Kansas Lt. Gov. Jeff Colyer, a Republican, said he had encouraged Centene to enter the marketplace in those two counties and commended the company for it.
“However, this is an interim solution,” Colyer said in a prepared statement. “Obamacare is clearly unsustainable and we look forward to the federal government working toward a permanent solution.”
Blue KC’s exit left Jackson, Clay, Cass, Ray and Platte counties in Missouri with only Cigna on the exchange for 2018, and Cigna officials have not yet said whether they plan to stay in. There are about 45,000 exchange customers in those counties and an additional 20,500 in the northwest Missouri counties that are bare.

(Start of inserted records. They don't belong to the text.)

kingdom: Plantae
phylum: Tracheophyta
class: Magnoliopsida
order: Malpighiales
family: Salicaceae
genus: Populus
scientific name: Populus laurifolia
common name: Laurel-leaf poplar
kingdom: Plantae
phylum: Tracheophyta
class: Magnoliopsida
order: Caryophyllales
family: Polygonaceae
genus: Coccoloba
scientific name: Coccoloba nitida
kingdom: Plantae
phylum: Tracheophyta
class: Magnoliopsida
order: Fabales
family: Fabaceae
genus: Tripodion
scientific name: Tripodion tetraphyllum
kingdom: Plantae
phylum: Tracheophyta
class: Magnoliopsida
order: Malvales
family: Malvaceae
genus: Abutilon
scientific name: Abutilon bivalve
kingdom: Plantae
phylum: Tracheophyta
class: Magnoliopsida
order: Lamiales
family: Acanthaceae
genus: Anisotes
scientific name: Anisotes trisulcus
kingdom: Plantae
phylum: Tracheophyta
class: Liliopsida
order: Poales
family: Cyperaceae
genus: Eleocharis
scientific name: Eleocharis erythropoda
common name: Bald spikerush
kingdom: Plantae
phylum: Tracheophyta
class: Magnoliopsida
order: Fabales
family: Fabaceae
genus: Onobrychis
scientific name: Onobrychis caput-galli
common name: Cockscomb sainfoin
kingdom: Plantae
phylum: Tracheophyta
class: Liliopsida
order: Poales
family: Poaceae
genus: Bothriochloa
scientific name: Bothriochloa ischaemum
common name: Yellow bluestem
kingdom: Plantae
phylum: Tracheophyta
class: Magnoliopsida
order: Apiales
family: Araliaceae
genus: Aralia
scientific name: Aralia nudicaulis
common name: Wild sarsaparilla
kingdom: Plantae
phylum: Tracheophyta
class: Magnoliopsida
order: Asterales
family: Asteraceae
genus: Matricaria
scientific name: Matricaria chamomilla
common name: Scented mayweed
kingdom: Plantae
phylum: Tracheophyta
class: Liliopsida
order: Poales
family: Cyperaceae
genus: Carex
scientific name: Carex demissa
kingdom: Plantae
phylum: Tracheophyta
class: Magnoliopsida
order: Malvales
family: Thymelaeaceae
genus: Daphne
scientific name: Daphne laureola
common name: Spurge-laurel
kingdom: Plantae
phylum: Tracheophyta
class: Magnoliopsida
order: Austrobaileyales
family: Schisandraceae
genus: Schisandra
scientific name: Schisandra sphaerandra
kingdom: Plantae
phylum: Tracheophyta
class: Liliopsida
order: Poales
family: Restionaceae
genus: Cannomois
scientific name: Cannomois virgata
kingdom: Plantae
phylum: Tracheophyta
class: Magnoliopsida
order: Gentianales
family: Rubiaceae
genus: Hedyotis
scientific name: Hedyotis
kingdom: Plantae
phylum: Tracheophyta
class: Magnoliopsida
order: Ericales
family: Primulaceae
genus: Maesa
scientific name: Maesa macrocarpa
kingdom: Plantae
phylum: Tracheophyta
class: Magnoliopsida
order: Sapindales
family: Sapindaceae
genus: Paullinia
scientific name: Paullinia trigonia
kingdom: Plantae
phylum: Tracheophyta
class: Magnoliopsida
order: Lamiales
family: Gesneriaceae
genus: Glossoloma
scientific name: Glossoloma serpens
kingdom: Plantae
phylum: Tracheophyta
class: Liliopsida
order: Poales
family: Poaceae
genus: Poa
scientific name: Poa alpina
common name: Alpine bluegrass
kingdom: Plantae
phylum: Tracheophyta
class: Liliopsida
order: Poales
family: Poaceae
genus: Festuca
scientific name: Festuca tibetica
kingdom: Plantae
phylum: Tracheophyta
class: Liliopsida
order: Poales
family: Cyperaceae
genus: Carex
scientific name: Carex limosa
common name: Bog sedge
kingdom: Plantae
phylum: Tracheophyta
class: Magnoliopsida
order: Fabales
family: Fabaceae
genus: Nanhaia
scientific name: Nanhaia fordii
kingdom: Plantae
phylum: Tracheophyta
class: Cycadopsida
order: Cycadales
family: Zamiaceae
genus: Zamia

In a series of emails sent in April, Marc Alcedo, the head of state government affairs for Cigna Healthcare, arranged for a May 10 meeting with other Cigna officials and Missouri insurance regulators to discuss the company’s 2018 individual market strategy.
The Kansas City Star got the emails through an open-records request filed with the Missouri Department of Insurance. Neither Cigna nor the insurance department has answered questions about what was said.
“Our participation in individual markets is contingent on market conditions and regulatory approval,” Cigna’s public relations manager, Jim Angstadt, said. “Approvals and final plan decisions typically take place in the third quarter and we will continue to assess our participation based on the evolving rules, regulations and design of the marketplace throughout this process.”
Initial premium rate requests for 2018 are due to the insurance departments of both states next month.